-- Dataset records follows --

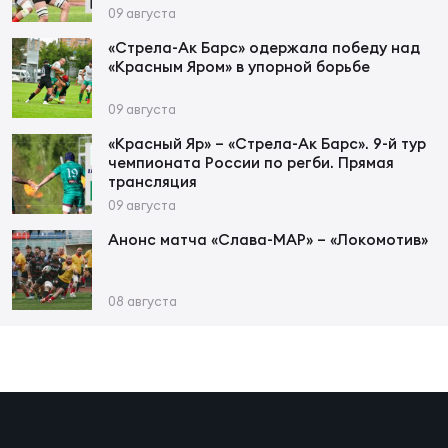
Фин
09 августа
Цен
«Стрела-Ак Барс» одержала победу над
«Красным Яром» в упорной борьбе
Фин
09 августа
Дет
«Красный Яр» – «Стрела-Ак Барс». 9-й тур
чемпионата России по регби. Прямая
ЖЕНС
трансляция
Сту
09 августа
Чем
Анонс матча «Слава-МАР» – «Локомотив»
Рег
стр
08 августа
Чем
Все
Кубо
Суд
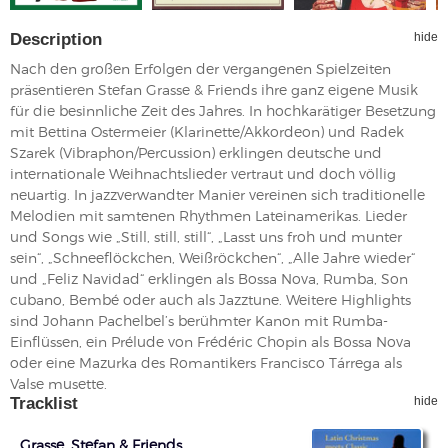
Description
hide
Nach den großen Erfolgen der vergangenen Spielzeiten
präsentieren Stefan Grasse & Friends ihre ganz eigene Musik
für die besinnliche Zeit des Jahres. In hochkarätiger Besetzung
mit Bettina Ostermeier (Klarinette/Akkordeon) und Radek
Szarek (Vibraphon/Percussion) erklingen deutsche und
internationale Weihnachtslieder vertraut und doch völlig
neuartig. In jazzverwandter Manier vereinen sich traditionelle
Melodien mit samtenen Rhythmen Lateinamerikas. Lieder
und Songs wie „Still, still, still“, „Lasst uns froh und munter
sein“, „Schneeflöckchen, Weißröckchen“, „Alle Jahre wieder“
und „Feliz Navidad“ erklingen als Bossa Nova, Rumba, Son
cubano, Bembé oder auch als Jazztune. Weitere Highlights
sind Johann Pachelbel’s berühmter Kanon mit Rumba-
Einflüssen, ein Prélude von Frédéric Chopin als Bossa Nova
oder eine Mazurka des Romantikers Francisco Tárrega als
Valse musette.
Tracklist
hide
Grasse, Stefan & Friends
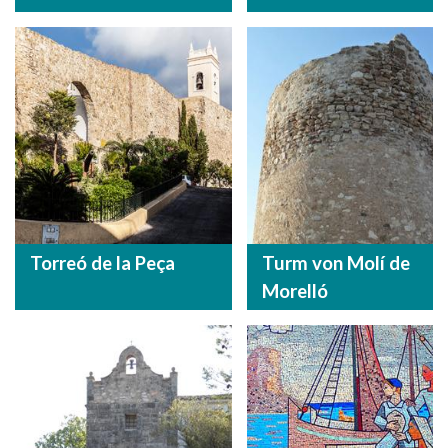
Torreó de la Peça
Turm von Molí de
Morelló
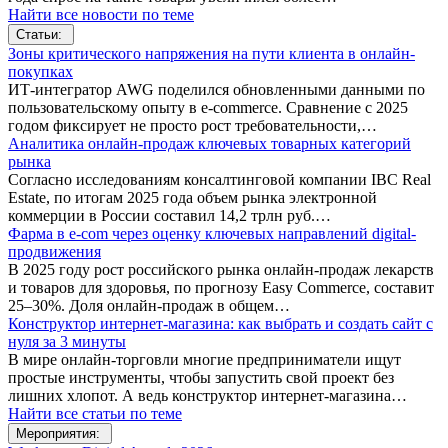
Найти все новости по теме
Статьи:
Зоны критического напряжения на пути клиента в онлайн-
покупках
ИТ-интегратор AWG поделился обновленными данными по
пользовательскому опыту в e-commerce. Сравнение с 2025
годом фиксирует не просто рост требовательности,…
Аналитика онлайн-продаж ключевых товарных категорий
рынка
Согласно исследованиям консалтинговой компании IBC Real
Estate, по итогам 2025 года объем рынка электронной
коммерции в России составил 14,2 трлн руб.…
Фарма в e-com через оценку ключевых направлений digital-
продвижения
В 2025 году рост российского рынка онлайн-продаж лекарств
и товаров для здоровья, по прогнозу Easy Commerce, составит
25–30%. Доля онлайн-продаж в общем…
Конструктор интернет-магазина: как выбрать и создать сайт с
нуля за 3 минуты
В мире онлайн-торговли многие предприниматели ищут
простые инструменты, чтобы запустить свой проект без
лишних хлопот. А ведь конструктор интернет-магазина…
Найти все статьи по теме
Мероприятия:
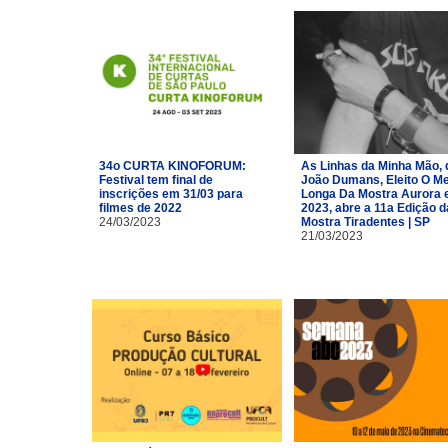
34o CURTA KINOFORUM:
As Linhas da Minha Mão, 
Festival tem final de
João Dumans, Eleito O Me
inscrições em 31/03 para
Longa Da Mostra Aurora
filmes de 2022
2023, abre a 11a Edição d
24/03/2023
Mostra Tiradentes | SP
21/03/2023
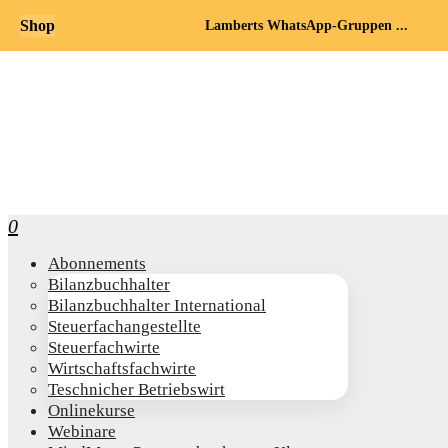
Shop
Lamberts WhatsApp-Gruppen ...
0
Abon­ne­ments
Bilanz­buch­hal­ter
Bilanz­buch­hal­ter International
Steu­er­fach­an­ge­stell­te
Steu­er­fach­wir­te
Wirt­schafts­fach­wir­te
Teschni­cher Betriebswirt
Online­kur­se
Web­i­na­re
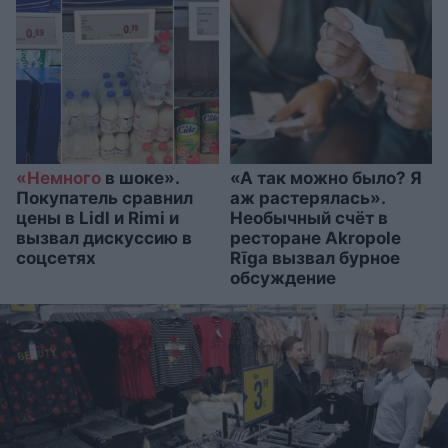
«Немного
в шоке».
«А так можно было? Я
Покупатель сравнил
аж растерялась».
цены в Lidl и Rimi и
Необычный счёт в
вызвал дискуссию в
ресторане Akropole
соцсетях
Rīga вызвал бурное
обсуждение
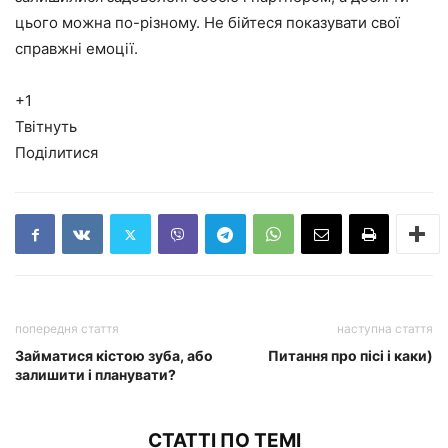
цього можна по-різному. Не бійтеся показувати свої
справжні емоції.
+1
Твітнуть
Поділитися
попередня стаття
наступна стаття
Займатися кістою зуба, або
Питання про пісі і каки)
залишити і планувати?
СТАТТІ ПО ТЕМІ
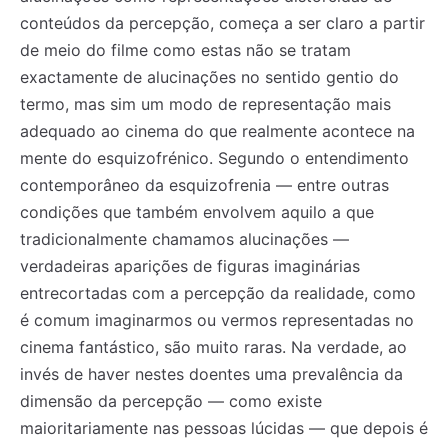
conteúdos da percepção, começa a ser claro a partir
de meio do filme como estas não se tratam
exactamente de alucinações no sentido gentio do
termo, mas sim um modo de representação mais
adequado ao cinema do que realmente acontece na
mente do esquizofrénico. Segundo o entendimento
contemporâneo da esquizofrenia — entre outras
condições que também envolvem aquilo a que
tradicionalmente chamamos alucinações —
verdadeiras aparições de figuras imaginárias
entrecortadas com a percepção da realidade, como
é comum imaginarmos ou vermos representadas no
cinema fantástico, são muito raras. Na verdade, ao
invés de haver nestes doentes uma prevalência da
dimensão da percepção — como existe
maioritariamente nas pessoas lúcidas — que depois é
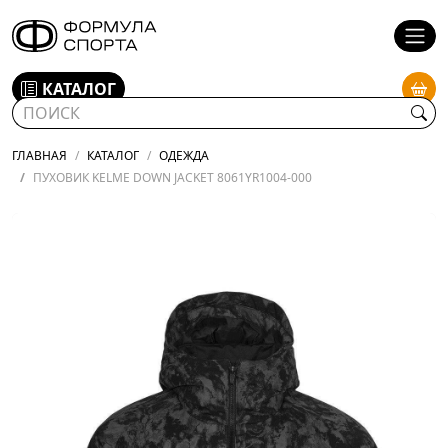
КАТАЛОГ
ГЛАВНАЯ
КАТАЛОГ
ОДЕЖДА
ПУХОВИК KELME DOWN JACKET 8061YR1004-000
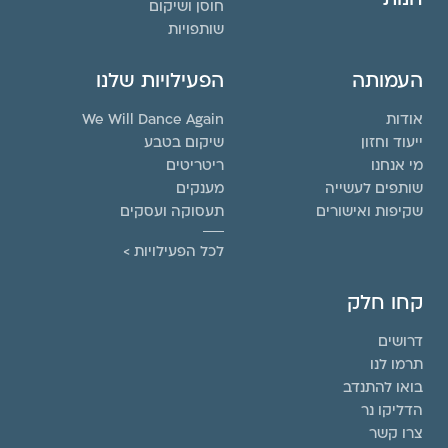
חוסן ושיקום
שותפויות
העמותה
הפעילויות שלנו
אודות
We Will Dance Again
ייעוד וחזון
שיקום בטבע
מי אנחנו
ריטריטים
שותפים לעשייה
מענקים
שקיפות ואישורים
תעסוקה ועסקים
לכל הפעילויות >
קחו חלק
דרושים
תרמו לנו
בואו להתנדב
הדליקו נר
צרו קשר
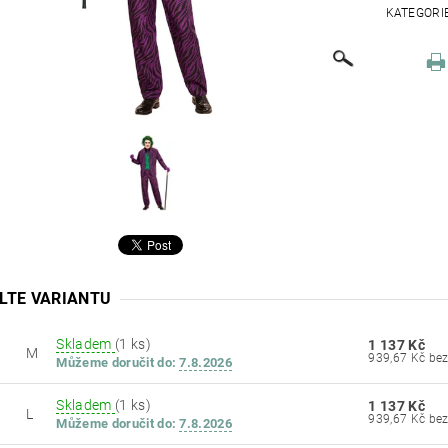
KATEGORI
LTE VARIANTU
Skladem
(1 ks)
1 137 Kč
M
939,67
Můžeme doručit do:
7.8.2026
Skladem
(1 ks)
1 137 Kč
L
939,67
Můžeme doručit do:
7.8.2026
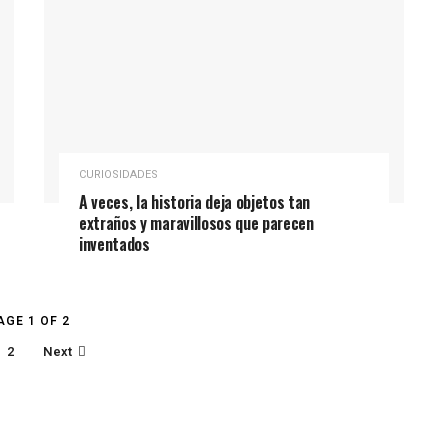
CURIOSIDADES
A veces, la historia deja objetos tan
extraños y maravillosos que parecen
inventados
AGE 1 OF 2
2
Next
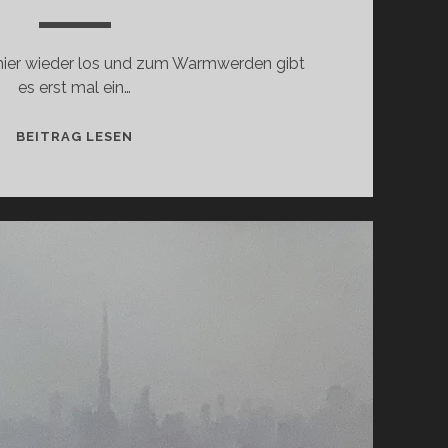
hier wieder los und zum Warmwerden gibt
es erst mal ein…
BELLA
BEITRAG LESEN
ITALIA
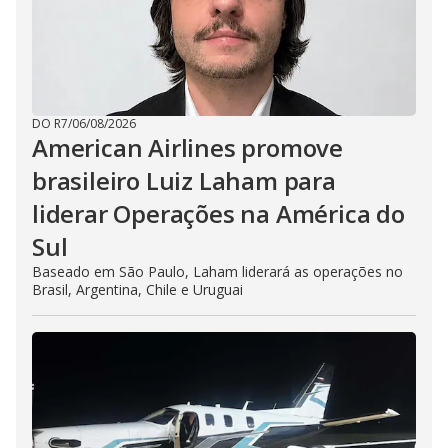
DO R7
/
06/08/2026
American Airlines promove
brasileiro Luiz Laham para
liderar Operações na América do
Sul
Baseado em São Paulo, Laham liderará as operações no
Brasil, Argentina, Chile e Uruguai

-- Dataset records concluded --

Task description =
Write the entries above out again exactly, but not the pictures.

Solution to this task =
Фин
09 августа
Цен
«Стрела-Ак Барс» одержала победу над
«Красным Яром» в упорной борьбе
Фин
09 августа
Дет
«Красный Яр» – «Стрела-Ак Барс». 9-й тур
чемпионата России по регби. Прямая
ЖЕНС
трансляция
Сту
09 августа
Чем
Анонс матча «Слава-МАР» – «Локомотив»
Рег
стр
08 августа
Чем
Все
Кубо
Суд
Description
hide
Nach den großen Erfolgen der vergangenen Spielzeiten
präsentieren Stefan Grasse & Friends ihre ganz eigene Musik
für die besinnliche Zeit des Jahres. In hochkarätiger Besetzung
mit Bettina Ostermeier (Klarinette/Akkordeon) und Radek
Szarek (Vibraphon/Percussion) erklingen deutsche und
internationale Weihnachtslieder vertraut und doch völlig
neuartig. In jazzverwandter Manier vereinen sich traditionelle
Melodien mit samtenen Rhythmen Lateinamerikas. Lieder
und Songs wie „Still, still, still“, „Lasst uns froh und munter
sein“, „Schneeflöckchen, Weißröckchen“, „Alle Jahre wieder“
und „Feliz Navidad“ erklingen als Bossa Nova, Rumba, Son
cubano, Bembé oder auch als Jazztune. Weitere Highlights
sind Johann Pachelbel’s berühmter Kanon mit Rumba-
Einflüssen, ein Prélude von Frédéric Chopin als Bossa Nova
oder eine Mazurka des Romantikers Francisco Tárrega als
Valse musette.
Tracklist
hide
Grasse, Stefan & Friends
Torreó de la Peça
Turm von Molí de
Morelló
Найти все новости по теме
Статьи:
Зоны критического напряжения на пути клиента в онлайн-
покупках
ИТ-интегратор AWG поделился обновленными данными по
пользовательскому опыту в e-commerce. Сравнение с 2025
годом фиксирует не просто рост требовательности,…
Аналитика онлайн-продаж ключевых товарных категорий
рынка
Согласно исследованиям консалтинговой компании IBC Real
Estate, по итогам 2025 года объем рынка электронной
коммерции в России составил 14,2 трлн руб.…
Фарма в e-com через оценку ключевых направлений digital-
продвижения
В 2025 году рост российского рынка онлайн-продаж лекарств
и товаров для здоровья, по прогнозу Easy Commerce, составит
25–30%. Доля онлайн-продаж в общем…
Конструктор интернет-магазина: как выбрать и создать сайт с
нуля за 3 минуты
В мире онлайн-торговли многие предприниматели ищут
простые инструменты, чтобы запустить свой проект без
лишних хлопот. А ведь конструктор интернет-магазина…
Найти все статьи по теме
Мероприятия:
34o CURTA KINOFORUM:
As Linhas da Minha Mão, 
Festival tem final de
João Dumans, Eleito O Me
inscrições em 31/03 para
Longa Da Mostra Aurora
filmes de 2022
2023, abre a 11a Edição d
24/03/2023
Mostra Tiradentes | SP
21/03/2023
Shop
Lamberts WhatsApp-Gruppen ...
0
Abon­ne­ments
Bilanz­buch­hal­ter
Bilanz­buch­hal­ter International
Steu­er­fach­an­ge­stell­te
Steu­er­fach­wir­te
Wirt­schafts­fach­wir­te
Teschni­cher Betriebswirt
Online­kur­se
Web­i­na­re
«Немного
в шоке».
«А так можно было? Я
Покупатель сравнил
аж растерялась».
цены в Lidl и Rimi и
Необычный счёт в
вызвал дискуссию в
ресторане Akropole
соцсетях
Rīga вызвал бурное
обсуждение
цього можна по-різному. Не бійтеся показувати свої
справжні емоції.
+1
Твітнуть
Поділитися
попередня стаття
наступна стаття
Займатися кістою зуба, або
Питання про пісі і каки)
залишити і планувати?
СТАТТІ ПО ТЕМІ
conteúdos da percepção, começa a ser claro a partir
de meio do filme como estas não se tratam
exactamente de alucinações no sentido gentio do
termo, mas sim um modo de representação mais
adequado ao cinema do que realmente acontece na
mente do esquizofrénico. Segundo o entendimento
contemporâneo da esquizofrenia — entre outras
condições que também envolvem aquilo a que
tradicionalmente chamamos alucinações —
verdadeiras aparições de figuras imaginárias
entrecortadas com a percepção da realidade, como
é comum imaginarmos ou vermos representadas no
cinema fantástico, são muito raras. Na verdade, ao
invés de haver nestes doentes uma prevalência da
dimensão da percepção — como existe
maioritariamente nas pessoas lúcidas — que depois é
КАТАЛОГ
ГЛАВНАЯ
КАТАЛОГ
ОДЕЖДА
ПУХОВИК KELME DOWN JACKET 8061YR1004-000
חוסן ושיקום
שותפויות
העמותה
הפעילויות שלנו
אודות
We Will Dance Again
ייעוד וחזון
שיקום בטבע
מי אנחנו
ריטריטים
שותפים לעשייה
מענקים
שקיפות ואישורים
תעסוקה ועסקים
לכל הפעילויות >
קחו חלק
דרושים
תרמו לנו
בואו להתנדב
הדליקו נר
צרו קשר
KATEGORI
LTE VARIANTU
Skladem
(1 ks)
1 137 Kč
M
939,67
Můžeme doručit do:
7.8.2026
Skladem
(1 ks)
1 137 Kč
L
939,67
Můžeme doručit do:
7.8.2026
CURIOSIDADES
A veces, la historia deja objetos tan
extraños y maravillosos que parecen
inventados
AGE 1 OF 2
2
Next
hier wieder los und zum Warmwerden gibt
es erst mal ein…
BELLA
BEITRAG LESEN
ITALIA
DO R7
/
06/08/2026
American Airlines promove
brasileiro Luiz Laham para
liderar Operações na América do
Sul
Baseado em São Paulo, Laham liderará as operações no
Brasil, Argentina, Chile e Uruguai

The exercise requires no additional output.